**GIVEN INSTRUCTION 1:** According to the text on op amps, by how much does an op amp multiply the difference between its two input voltages?

**EXTRACTED TEXT:**
** start **

Why op amps are important
Op amps are a key component in analog circuits. An op amp takes two input voltages, subtracts them, multiplies the difference by a huge value (100,000 or more), and outputs the result as a voltage. If you’ve studied analog circuits, op amps will be familiar to you, but otherwise this may seem like a bizarre and pointless device. How often do you need to subtract two voltages? And why amplify by such a huge factor: will a 1 volt input result in lightning shooting from the op amp? The answer is feedback: by using a feedback signal, the output becomes a sensible value and the high amplification makes the circuit performance stable.
Op amps are used as amplifiers, filters, integrators, differentiators, and many other circuits.[2] Op amps are all around you: your computer’s power supply uses op amps for regulation. Your cell phone uses op amps for filtering and amplifying audio signals, camera signals, and the broadcast cell signal.
The structure of the integrated circuit
NPN transistors inside the IC
Transistors are the key components in a chip. If you’ve studied electronics, you’ve probably seen a diagram of a NPN transistor like the one below, showing the collector (C), base (B), and emitter (E) of the transistor, The transistor is illustrated as a sandwich of P silicon in between two symmetric layers of N silicon; the N-P-N layers make a NPN transistor. It turns out that transistors on a chip look nothing like this, and the base often isn’t even in the middle!

** end **

Stored entries
** start **

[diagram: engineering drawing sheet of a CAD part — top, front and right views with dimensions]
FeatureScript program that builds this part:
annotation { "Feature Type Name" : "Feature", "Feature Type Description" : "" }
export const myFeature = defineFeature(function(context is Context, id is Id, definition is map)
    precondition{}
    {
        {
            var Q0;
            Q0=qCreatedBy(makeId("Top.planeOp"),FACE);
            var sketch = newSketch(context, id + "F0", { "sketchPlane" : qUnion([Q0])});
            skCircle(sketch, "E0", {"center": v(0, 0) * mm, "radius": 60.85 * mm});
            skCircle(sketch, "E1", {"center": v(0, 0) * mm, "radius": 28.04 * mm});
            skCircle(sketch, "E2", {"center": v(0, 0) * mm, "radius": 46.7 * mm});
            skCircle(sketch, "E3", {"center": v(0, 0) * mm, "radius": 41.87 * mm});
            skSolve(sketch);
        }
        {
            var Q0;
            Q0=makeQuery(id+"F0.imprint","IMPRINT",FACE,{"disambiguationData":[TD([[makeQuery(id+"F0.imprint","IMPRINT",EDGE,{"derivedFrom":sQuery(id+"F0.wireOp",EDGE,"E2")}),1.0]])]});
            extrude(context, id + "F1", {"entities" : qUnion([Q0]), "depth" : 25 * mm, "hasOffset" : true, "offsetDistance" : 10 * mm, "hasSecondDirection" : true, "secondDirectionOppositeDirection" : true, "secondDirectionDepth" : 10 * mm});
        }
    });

** end **

**GIVEN INSTRUCTION 2:** Return each line of the records that contains the string "FACE".

**WRITTEN SOLUTION 1:** By a huge value, 100,000 or more.

**WRITTEN SOLUTION 2:**
            Q0=qCreatedBy(makeId("Top.planeOp"),FACE);
            Q0=makeQuery(id+"F0.imprint","IMPRINT",FACE,{"disambiguationData":[TD([[makeQuery(id+"F0.imprint","IMPRINT",EDGE,{"derivedFrom":sQuery(id+"F0.wireOp",EDGE,"E2")}),1.0]])]});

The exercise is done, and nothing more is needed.